Una volta in piedi, mi stiracchio e mi porto un braccio dietro la nuca. Giro intorno al tavolo per raggiungerla e, quando sono davanti a lei, alza un sopracciglio, dalla forma perfetta, e mi scruta con i suoi occhi neri.

« Hai bevuto? » chiede, sedendosi sullo sgabello.

« Cavolo, tu sì che sei perspicace. » batto le mani ridendo e lei alza gli occhi al cielo.

« Thomas sa che sei uscita? » chiede e si porta entrambe le mani sulle cosce. Faccio schioccare la lingua contro il palato e poi scoppio a ridere.

« Davvero pensi che a me freghi qualcosa di ciò che pensa Thomas? O qualsiasi altra persona in questa casa? » la guardo con aria di sfida e lei scrolla le spalle.

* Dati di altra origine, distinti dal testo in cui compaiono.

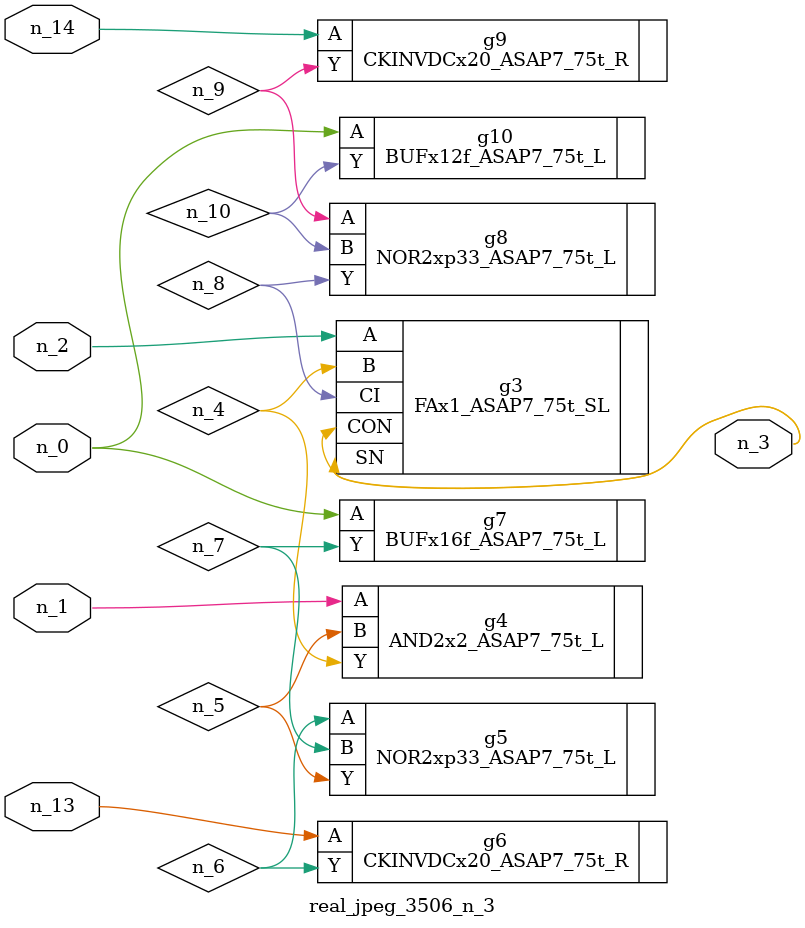
<source format=v>
module real_jpeg_3506_n_3 (n_0, n_1, n_14, n_2, n_13, n_3);

input n_0;
input n_1;
input n_14;
input n_2;
input n_13;

output n_3;

wire n_5;
wire n_4;
wire n_8;
wire n_6;
wire n_7;
wire n_10;
wire n_9;

BUFx16f_ASAP7_75t_L g7 ( 
.A(n_0),
.Y(n_7)
);

BUFx12f_ASAP7_75t_L g10 ( 
.A(n_0),
.Y(n_10)
);

AND2x2_ASAP7_75t_L g4 ( 
.A(n_1),
.B(n_5),
.Y(n_4)
);

FAx1_ASAP7_75t_SL g3 ( 
.A(n_2),
.B(n_4),
.CI(n_8),
.CON(n_3),
.SN(n_3)
);

NOR2xp33_ASAP7_75t_L g5 ( 
.A(n_6),
.B(n_7),
.Y(n_5)
);

NOR2xp33_ASAP7_75t_L g8 ( 
.A(n_9),
.B(n_10),
.Y(n_8)
);

CKINVDCx20_ASAP7_75t_R g6 ( 
.A(n_13),
.Y(n_6)
);

CKINVDCx20_ASAP7_75t_R g9 ( 
.A(n_14),
.Y(n_9)
);


endmodule
</source>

« No, lo sappiamo tutti che fai sempre quello che ti pare. » dice e scende dallo sgabello, ma si blocca quando vede qualcuno dietro di me. E già posso immaginare chi sia. Il rompi coglioni di Thomas, ovviamente.
Perché diamine questi due devono respirare lo stesso ossigeno che respiro io?

« Cos'è che hai fatto? » chiede con tono duro, e mi giro lentamente verso di lui, con le braccia conserte e l'espressione scocciata. Mi danno noia tutti in questa casa. Sono tutti così vigilanti e fissati con quelle maledette regole.

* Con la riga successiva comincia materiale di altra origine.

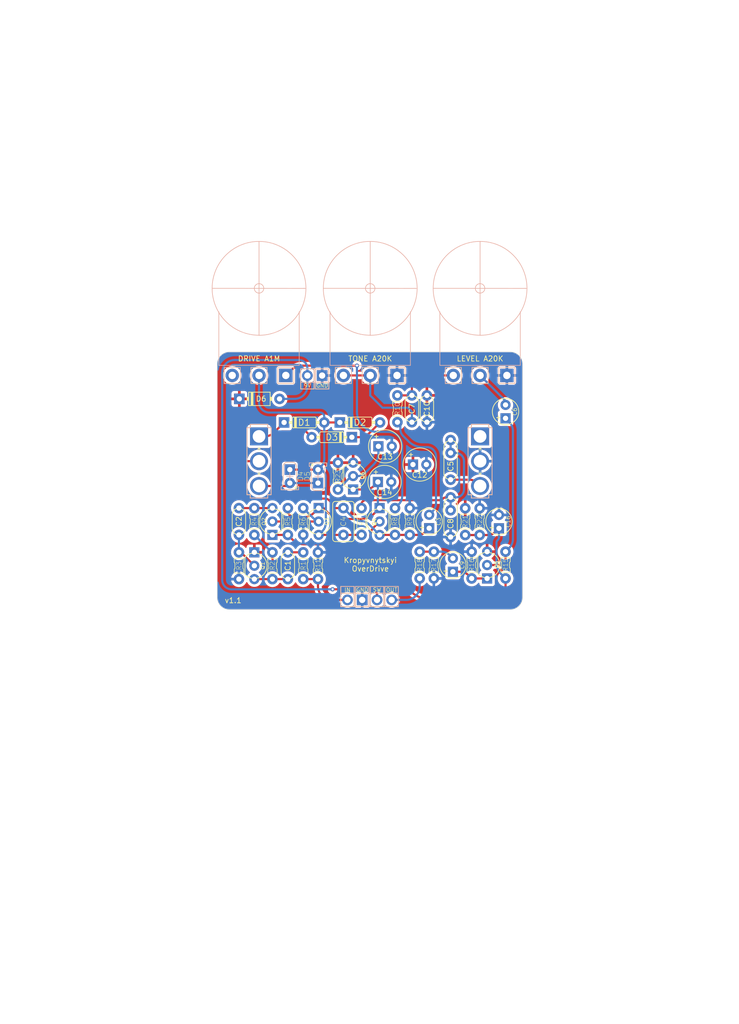
<source format=kicad_pcb>
(kicad_pcb (version 20221018) (generator pcbnew)

  (general
    (thickness 1.6)
  )

  (paper "A4" portrait)
  (title_block
    (title "Kropyvnytskyi Overdrive")
    (date "2022-11-13")
    (rev "1.0")
    (company "Drunk Beaver / Vitalii Bobrov")
  )

  (layers
    (0 "F.Cu" signal)
    (31 "B.Cu" signal)
    (32 "B.Adhes" user "B.Adhesive")
    (33 "F.Adhes" user "F.Adhesive")
    (34 "B.Paste" user)
    (35 "F.Paste" user)
    (36 "B.SilkS" user "B.Silkscreen")
    (37 "F.SilkS" user "F.Silkscreen")
    (38 "B.Mask" user)
    (39 "F.Mask" user)
    (40 "Dwgs.User" user "User.Drawings")
    (41 "Cmts.User" user "User.Comments")
    (42 "Eco1.User" user "User.Eco1")
    (43 "Eco2.User" user "User.Eco2")
    (44 "Edge.Cuts" user)
    (45 "Margin" user)
    (46 "B.CrtYd" user "B.Courtyard")
    (47 "F.CrtYd" user "F.Courtyard")
    (48 "B.Fab" user)
    (49 "F.Fab" user)
    (50 "User.1" user)
    (51 "User.2" user)
    (52 "User.3" user)
    (53 "User.4" user)
    (54 "User.5" user)
    (55 "User.6" user)
    (56 "User.7" user)
    (57 "User.8" user)
    (58 "User.9" user)
  )

  (setup
    (stackup
      (layer "F.SilkS" (type "Top Silk Screen"))
      (layer "F.Paste" (type "Top Solder Paste"))
      (layer "F.Mask" (type "Top Solder Mask") (thickness 0.01))
      (layer "F.Cu" (type "copper") (thickness 0.035))
      (layer "dielectric 1" (type "core") (thickness 1.51) (material "FR4") (epsilon_r 4.5) (loss_tangent 0.02))
      (layer "B.Cu" (type "copper") (thickness 0.035))
      (layer "B.Mask" (type "Bottom Solder Mask") (thickness 0.01))
      (layer "B.Paste" (type "Bottom Solder Paste"))
      (layer "B.SilkS" (type "Bottom Silk Screen"))
      (copper_finish "None")
      (dielectric_constraints no)
    )
    (pad_to_mask_clearance 0)
    (pcbplotparams
      (layerselection 0x00010fc_ffffffff)
      (plot_on_all_layers_selection 0x0000000_00000000)
      (disableapertmacros false)
      (usegerberextensions true)
      (usegerberattributes true)
      (usegerberadvancedattributes false)
      (creategerberjobfile false)
      (dashed_line_dash_ratio 12.000000)
      (dashed_line_gap_ratio 3.000000)
      (svgprecision 6)
      (plotframeref false)
      (viasonmask false)
      (mode 1)
      (useauxorigin false)
      (hpglpennumber 1)
      (hpglpenspeed 20)
      (hpglpendiameter 15.000000)
      (dxfpolygonmode true)
      (dxfimperialunits true)
      (dxfusepcbnewfont true)
      (psnegative false)
      (psa4output false)
      (plotreference true)
      (plotvalue true)
      (plotinvisibletext false)
      (sketchpadsonfab false)
      (subtractmaskfromsilk true)
      (outputformat 1)
      (mirror false)
      (drillshape 0)
      (scaleselection 1)
      (outputdirectory "gerber")
    )
  )

  (net 0 "")
  (net 1 "Net-(C1-Pad1)")
  (net 2 "Net-(Q1-G)")
  (net 3 "Net-(Q1-S)")
  (net 4 "Net-(Q2-G)")
  (net 5 "Net-(Q4-C)")
  (net 6 "Net-(C3-Pad2)")
  (net 7 "Net-(D1-A)")
  (net 8 "Net-(C5-Pad1)")
  (net 9 "Net-(SW2-C)")
  (net 10 "Net-(Q5-B)")
  (net 11 "Net-(C6-Pad2)")
  (net 12 "Net-(C7-Pad1)")
  (net 13 "GND")
  (net 14 "Net-(Q5-E)")
  (net 15 "Net-(C9-Pad2)")
  (net 16 "VA")
  (net 17 "Net-(Q6-B)")
  (net 18 "VC")
  (net 19 "VB")
  (net 20 "Net-(D1-K)")
  (net 21 "Net-(D2-A)")
  (net 22 "Net-(D4-A)")
  (net 23 "Net-(D6-A)")
  (net 24 "Net-(H1-Pad1)")
  (net 25 "Net-(H3-Pad1)")
  (net 26 "Net-(Q2-D)")
  (net 27 "Net-(Q2-S)")
  (net 28 "Net-(R8-Pad2)")
  (net 29 "Net-(C7-Pad2)")
  (net 30 "unconnected-(RV2-Pad3)")
  (net 31 "unconnected-(SW2-A-Pad1)")

  (footprint "diodes:DO35-3" (layer "F.Cu") (at 98.2472 113.1824 180))

  (footprint "potentiometers:16MM_B.MOUNT_BANZAI" (layer "F.Cu") (at 126.365 101.473))

  (footprint "supply_pins:PAD3" (layer "F.Cu") (at 104.013 144.018 180))

  (footprint "caps-elec:0632" (layer "F.Cu") (at 108.2548 121.666))

  (footprint "diodes:DO35-3" (layer "F.Cu") (at 103.5812 110.3884))

  (footprint "resistors:0.2_22" (layer "F.Cu") (at 117.602 137.414 -90))

  (footprint "resistors:0.2_22" (layer "F.Cu") (at 89.916 129.159 -90))

  (footprint "transistors-FET:TO92" (layer "F.Cu") (at 83.566 137.541 -90))

  (footprint "logo:drunk_beaver_logo_outline" (layer "F.Cu") (at 121.9708 107.5436))

  (footprint "caps-film:0.2%22.MED" (layer "F.Cu") (at 100.457 129.159 90))

  (footprint "transistors-BJT:TO92" (layer "F.Cu") (at 107.315 129.159 -90))

  (footprint "logo:drunk-beaver-text-bebas" (layer "F.Cu") (at 105.6132 134.7216))

  (footprint "potentiometers:16MM_B.MOUNT_BANZAI" (layer "F.Cu") (at 105.537 101.473))

  (footprint "diodes:3MM_1" (layer "F.Cu") (at 90.297 120.5992 -90))

  (footprint "caps-film:0.2_22_7_5.SML" (layer "F.Cu") (at 120.777 129.5654 -90))

  (footprint "caps-film:0.2_22.SML" (layer "F.Cu") (at 113.4364 107.7976 -90))

  (footprint "resistors:0.2_22" (layer "F.Cu") (at 99.4156 120.5484 -90))

  (footprint "caps-film:0.2_22_7_5.SML" (layer "F.Cu") (at 120.777 118.6942 -90))

  (footprint "switches:125B" (layer "F.Cu") (at 105.41 127.381))

  (footprint "resistors:0.2_22" (layer "F.Cu") (at 110.236 129.159 90))

  (footprint "diodes:DO41-3" (layer "F.Cu") (at 84.5312 105.918))

  (footprint "resistors:0.2_22" (layer "F.Cu") (at 80.645 137.541 -90))

  (footprint "switches:SPDT.LUGS" (layer "F.Cu") (at 84.455 117.729))

  (footprint "resistors:0.2_22" (layer "F.Cu")
    (tstamp 600dc566-84b4-4a36-97cd-01ab57197fc5)
    (at 110.6932 107.7976 90)
    (descr "0.2\"  (5mm) lead spacing, 1/8W (flat), 1/4W (standing)")
    (property "Sheetfile" "kropyvnytskyi-overdrive.kicad_sch")
    (property "Sheetname" "")
  
... [640394 chars truncated]
</source>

« Non so, ho ucciso una persona e poi l'ho buttata giù da un ponte. » faccio spallucce e lui sembra esasperato.
Voglio assolutamente uscire fuori da questa stanza, perché insieme a loro due rischio di soffocare sul posto.
Esco dalla cucina e mi dirigo verso la mia stanza, ma Thomas mi afferra il polso.

« Che cazzo hai fatto, Iris? Sii seria. » mi ammonisce e ridacchio. Prima mi piaceva sempre vederlo arrabbiato, geloso, esasperato, fino a portarlo a dubitare di sé stesso. Ero riuscita a manipolargli la mente e potrei farlo ancora.

« Avevo gli ormoni impazziti e quindi sono andata beh...Sai, come quando voi andate a divertirvi con le ragazze, sono andata a divertirmi anche io...» gesticolo con una mano, mentre rido e Thomas molla il mio polso e si passa una mano sul viso.